Here she spoke about how seeing inequality as she travelled the world as an elite model inspired her to create change. She has since campaigned on environmental issues for Greenpeace and Oceana and in 2012 founded Kind Surf, which uses surf therapy to reach young people in danger of social exclusion in locations around Spain. Fernández said her story proves that any influencer can activate their audience with authentic examples of their own efforts to create change. 

“I couldn’t ignore the social issues around me and I decided to use my platform not only for fashion and beauty but also to create change and to inspire others,” she said.

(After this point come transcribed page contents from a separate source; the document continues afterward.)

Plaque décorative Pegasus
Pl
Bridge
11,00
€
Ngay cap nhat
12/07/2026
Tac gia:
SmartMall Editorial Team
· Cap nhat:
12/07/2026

“Then jumping from the catwalk to the beach – from being the face of a global brand to working with Greenpeace and Oceana, it comes down to the same thing: using your platform to create a better world. And on social media, you have to show what you are doing in that way; you must preach with your actions. That way you can inspire people. Your audience knows when you are just talking and not doing.”  
Habana was moderating this event and asked each of his guests to name their person who had most influenced them, first reflecting on the moment that set him on a path that would lead to a place in the World Rugby Hall of Fame.  

“The 1995 Rugby World Cup final team inspired me to take up the game of rugby,” he said. “Seeing Nelson Mandela walk up there in the No.6 Springbok jersey that had been a sign of oppression for so many people, and there hearing Francois Pienaar say that [their victory] wasn’t for the 60,000 in the stadium, it was for 48 million South Africans, that literally changed the course of my life.”

For Stanway and Fernández, the key influences were closer to home. Stanway chose her mother. “She raised kids, she was a teacher and she made sure I had equipment and that I got there on time. My family are still my support network. When I’m in the stadium and the national anthem is playing, I’m always looking for them, because I know I wouldn’t be there if it hadn’t been for their sacrifice and their work.”

And Fernández also put family first. “My grandma told me to believe in yourself. When they give you that confidence, you hit a bump in the road and you can just keep going.”

Finally, Habana issued an invitation to Fernández. Habana has been a patron of Waves for Change, a surf therapy programme based in South Africa, and challenged his guest to organise a crossover with her own programme. 

“Let’s get you down to Cape Town and I’ll see you at Waves for Change!” he said.